INSERT INTO freelancer_by_niche
SELECT (niche_id, freelancer_id) FROM freelancer_by_niche;
INSERT INTO freelancer_by_medium
SELECT (medium_id, freelancer_id) FROM freelancer_by_medium;
INSERT INTO freelancer_by_market
SELECT (market_id, freelancer_id) FROM freelancer_by_market;
INSERT INTO freelancer_by_format
SELECT (format_id, freelancer_id) FROM freelancer_by_format;
INSERT INTO freelancer_by_lang
SELECT (lang_id, freelancer_id) FROM freelancer_by_lang;
Display the duplicates using
SELECT * FROM freelancer_by_lang;
Now try the SELECT * FROM freelancer INNER JOIN ... thing.
If it still runs fast, then do all the INSERT INTO freelancer_by_niche ... again and again, until it takes forever to calculate the results.
(or you get duplicates, which you can remove with DISTINCT).
Create UNIQUE data JOIN tables
You can prevent duplicates in your join tables.
Remove the id SERIAL PRIMARY KEY and replace it with a multi-attribute PRIMARY KEY (a, b):
CREATE TABLE freelancer_by_niche (
niche_id int NOT NULL REFERENCES niche (niche_id),
freelancer_id int NOT NULL REFERENCES freelancer (freelancer_id),
PRIMARY KEY (freelancer_id, niche_id)
);
(Apply this for all your join tables).
The PRIMARY KEY (freelancer_id, niche_id) will create a UNIQUE index.
This way you cannot insert duplicate data (try the INSERTs above, the will be rejected, because the information is already there once. Adding another time will not add more information AND would make your query runtime much slower).
NON-unique index on the other part of the JOIN tables
With PRIMARY KEY (freelancer_id, niche_id), Postgres creates a unique index on these two attributes (columns).

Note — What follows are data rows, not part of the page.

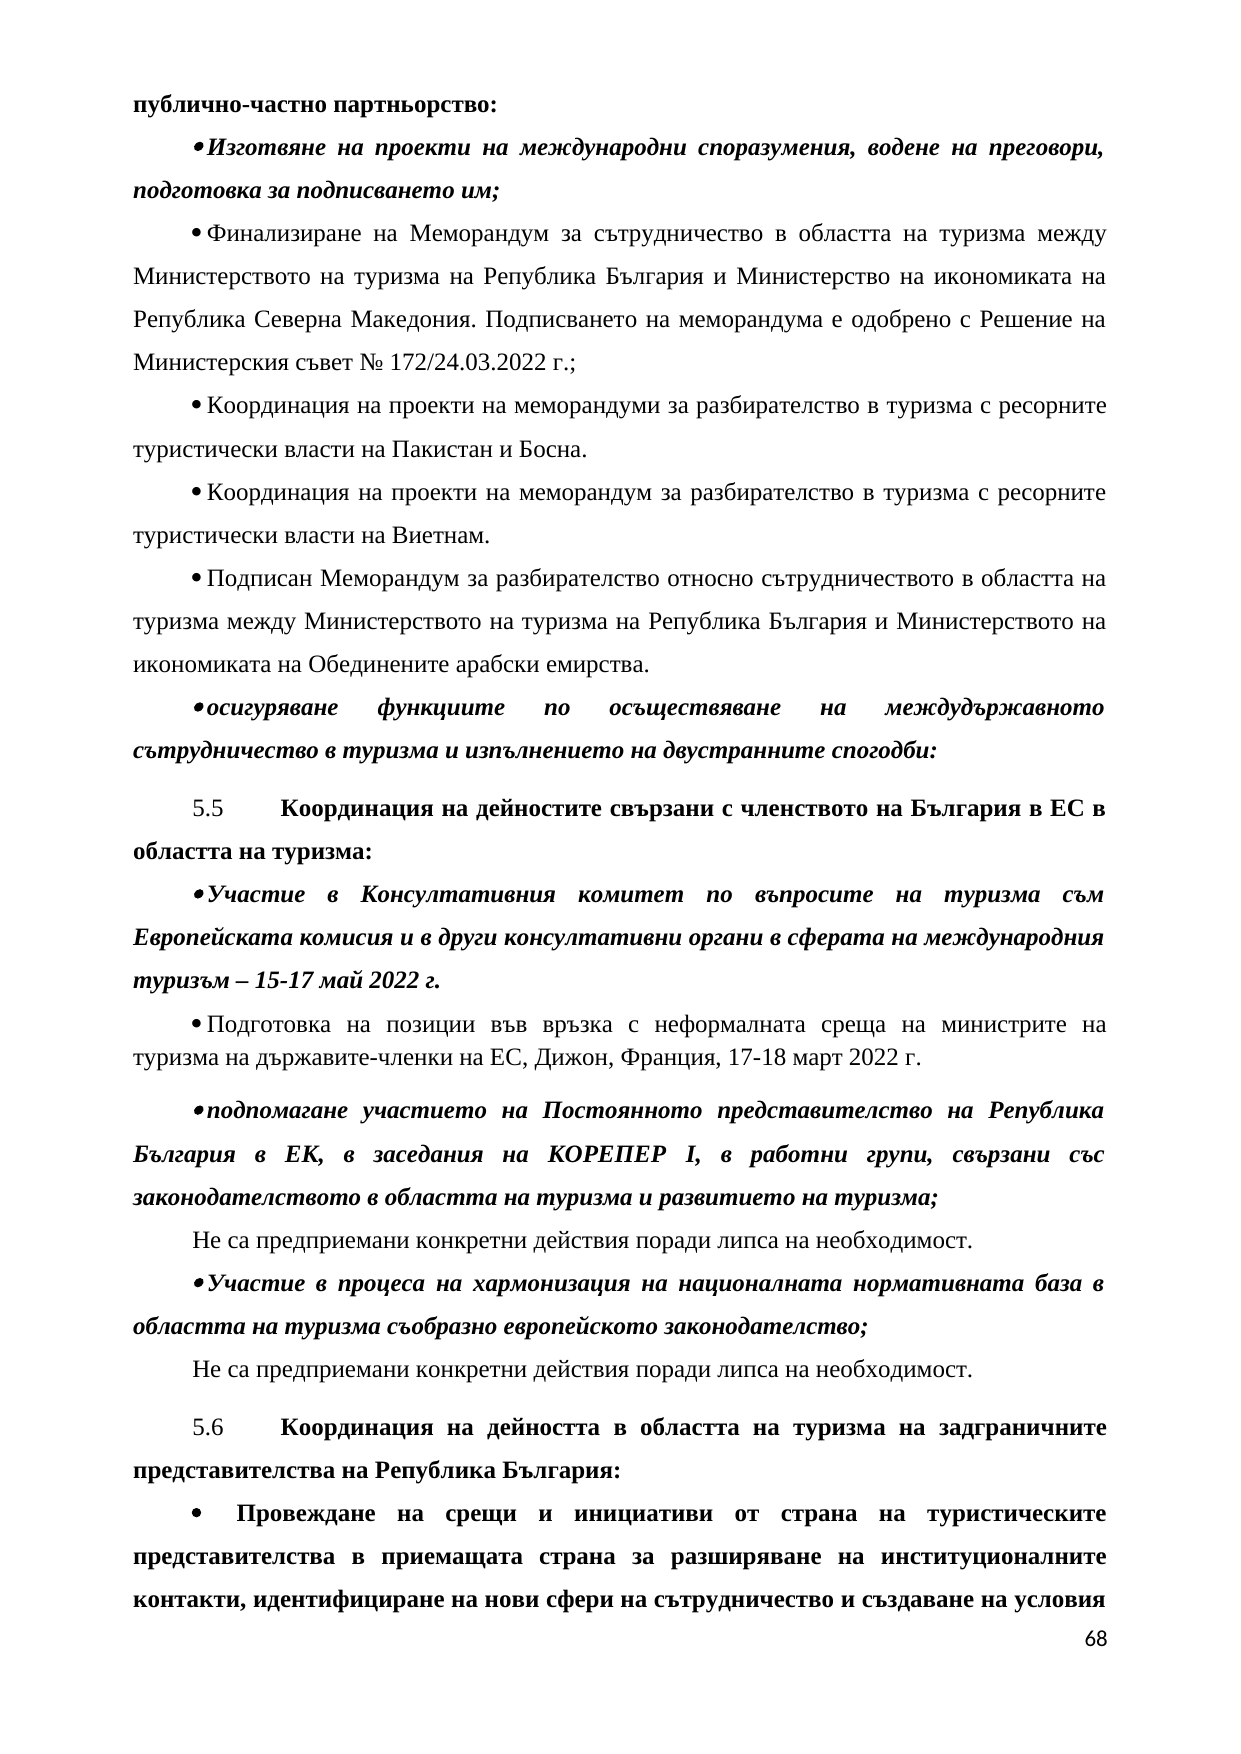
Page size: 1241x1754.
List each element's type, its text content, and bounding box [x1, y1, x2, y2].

list Участие в Консултативния комитет по въпросите на туризма съм Европейската комисия и в други консултативни органи в сферата на международния туризъм – 15-17 май 2022 г. [133, 879, 1107, 994]
list Координация на проекти на меморандум за разбирателство в туризма с ресорните туристически власти на Виетнам. [133, 477, 1107, 549]
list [133, 89, 1107, 117]
list Подготовка на позиции във връзка с неформалната среща на министрите на туризма на държавите-членки на ЕС, Дижон, Франция, 17-18 март 2022 г. [133, 1009, 1107, 1070]
list Координация на дейностите свързани с членството на България в ЕС в областта на туризма: [133, 793, 1107, 865]
list осигуряване функциите по осъществяване на междудържавното сътрудничество в туризма и изпълнението на двустранните спогодби: [133, 692, 1107, 764]
list подпомагане участието на Постоянното представителство на Република България в ЕК, в заседания на КОРЕПЕР I, в работни групи, свързани със законодателството в областта на туризма и развитието на туризма; [133, 1096, 1107, 1211]
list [133, 1498, 1107, 1613]
text Не са предприемани конкретни действия поради липса на необходимост. [133, 1354, 1107, 1383]
list Участие в процеса на хармонизация на националната нормативната база в областта на туризма съобразно европейското законодателство; [133, 1268, 1107, 1340]
list Подписан Меморандум за разбирателство относно сътрудничеството в областта на туризма между Министерството на туризма на Република България и Министерството на икономиката на Обединените арабски емирства. [133, 563, 1107, 678]
list Координация на дейността в областта на туризма на задграничните представителства на Република България: [133, 1412, 1107, 1484]
list Финализиране на Меморандум за сътрудничество в областта на туризма между Министерството на туризма на Република България и Министерство на икономиката на Република Северна Македония. Подписването на меморандума е одобрено с Решение на Министерския съвет № 172/24.03.2022 г.; [133, 218, 1107, 376]
list Координация на проекти на меморандуми за разбирателство в туризма с ресорните туристически власти на Пакистан и Босна. [133, 391, 1107, 462]
list Изготвяне на проекти на международни споразумения, водене на преговори, подготовка за подписването им; [133, 132, 1107, 204]
text Не са предприемани конкретни действия поради липса на необходимост. [133, 1225, 1107, 1254]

Accessing or JOINing by freelancer_id is fast, because it's first in the index. Accessing or JOINing into freelancer_by_niche.niche_id will be slow (Full Table Scan on freelancer_by_niche).

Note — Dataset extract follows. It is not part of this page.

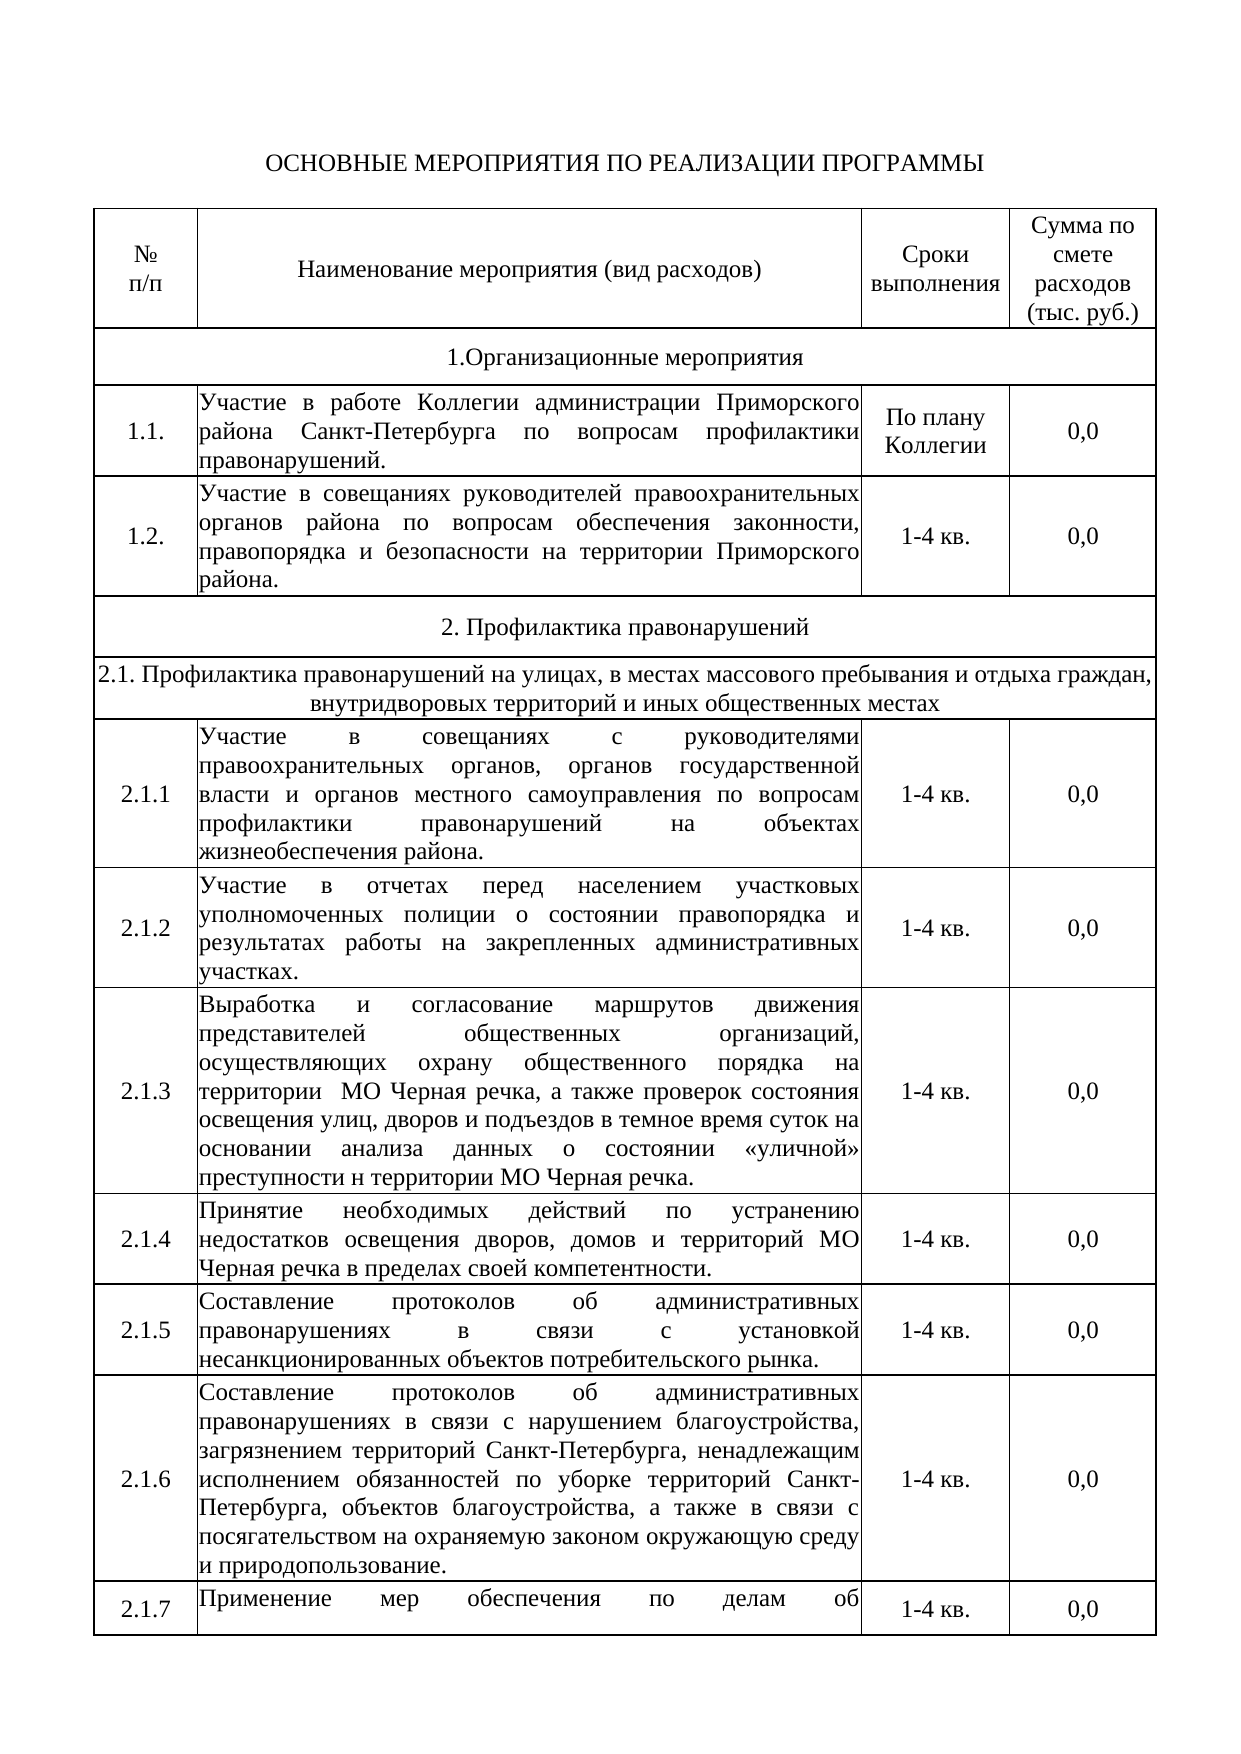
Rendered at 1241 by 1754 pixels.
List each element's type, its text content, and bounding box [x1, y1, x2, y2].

Therefore you should create an INDEX on the second part niche_id in this table freelancer_by_niche, too.
CREATE INDEX ON freelancer_by_niche (niche_id) ;
Then joins into this table on niche_id will also be faster, because they are accelerated by an index. The index makes queries faster (usually).
Summary
You have a very good normalized database schema! It's very good. But small improvements can be made (see above).